— PAGE TEXT —
The 10th Vermont Infantry Regiment was an infantry regiment in the Union Army during the American Civil War.

Service
The 10th Vermont Infantry was organized at Brattleboro, Vermont, and mustered in for three years service on September 1, 1862, under the command of Colonel Albert Burton Jewett.

The regiment was attached to Grover's Brigade, Military District of Washington, until February 1863, Jewett's Brigade, Provisional Division, XXII Corps, Dept. of Washington, until June 1863, French's Command, VIII Corps, Middle Department, until July 1863, 1st Brigade, 3rd Division, III Corps, Army of the Potomac, until March 1864, and 1st Brigade, 3rd Division, VI Corps, Army of the Potomac and Army of the Shenandoah, Middle Military Division, until June 1865.

The 10th Vermont Infantry was mustered out of service at Washington, D.C. on June 22, 1865. Afterwards, recruits were transferred to the 5th Vermont Infantry.

Detailed service record
The timeline of the 10th Vermont Infantry service included:
1862
Moved to Washington, D.C., September 6–8.
Camp at Arlington Heights until September 14, 1862.
March to Seneca Locks, Md., September 14–17.
Guard duty along the Potomac from Edward's Ferry to Muddy Branch until October 11 and at Seneca Creek until November 13.
At Offutt's Cross Roads until December 21.
Moved to Poolesville December 21
1863
Duty at White's Ford (Companies C, E, H, and I); at mouth of the Monocacy (Companies A, F, and D); at Conrad's Ferry (Companies B, G, and K) until April 19, 1863.
At Poolesville, Md., to June 24.
Moved to Harper's Ferry, W. Va., June 24–26, thence to Frederick, Md., June 30, and to Monocacy July 2.
Pursuit of Lee July 6–23.
Wapping Heights July 23.
At Routt's Hill August 1-September 15.
At Culpeper until October 8.
Bristoe Campaign October 9–22.
Auburn and Bristoe October 14.

— LISTED ENTRIES —
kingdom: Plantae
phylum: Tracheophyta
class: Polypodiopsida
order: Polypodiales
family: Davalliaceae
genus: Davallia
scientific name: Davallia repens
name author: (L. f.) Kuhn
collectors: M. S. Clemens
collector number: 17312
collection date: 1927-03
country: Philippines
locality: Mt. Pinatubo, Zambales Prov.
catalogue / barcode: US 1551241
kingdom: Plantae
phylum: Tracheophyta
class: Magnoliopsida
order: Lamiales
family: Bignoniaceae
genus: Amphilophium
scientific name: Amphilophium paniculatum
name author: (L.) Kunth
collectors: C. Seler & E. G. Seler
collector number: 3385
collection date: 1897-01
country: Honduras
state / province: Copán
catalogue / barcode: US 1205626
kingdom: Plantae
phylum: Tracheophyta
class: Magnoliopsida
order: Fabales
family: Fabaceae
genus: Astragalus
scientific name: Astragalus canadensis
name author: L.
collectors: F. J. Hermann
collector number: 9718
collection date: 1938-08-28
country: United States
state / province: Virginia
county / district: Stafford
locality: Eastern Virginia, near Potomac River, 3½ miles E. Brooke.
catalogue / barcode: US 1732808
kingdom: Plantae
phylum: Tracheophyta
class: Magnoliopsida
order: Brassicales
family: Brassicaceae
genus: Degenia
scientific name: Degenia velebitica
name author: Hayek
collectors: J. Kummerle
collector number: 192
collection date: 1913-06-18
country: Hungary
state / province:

— CHALLENGE A —
According to the regiment history, who commanded the 10th Vermont Infantry when it was mustered in?
— CHALLENGE B —
From the rows, copy out the lines beginning at the one that contains "collectors: M. S. Clemens" and ending after the one that contains "genus: Amphilophium".

— TASK SOLUTION A —
Colonel Albert Burton Jewett.

— TASK SOLUTION B —
collectors: M. S. Clemens
collector number: 17312
collection date: 1927-03
country: Philippines
locality: Mt. Pinatubo, Zambales Prov.
catalogue / barcode: US 1551241
kingdom: Plantae
phylum: Tracheophyta
class: Magnoliopsida
order: Lamiales
family: Bignoniaceae
genus: Amphilophium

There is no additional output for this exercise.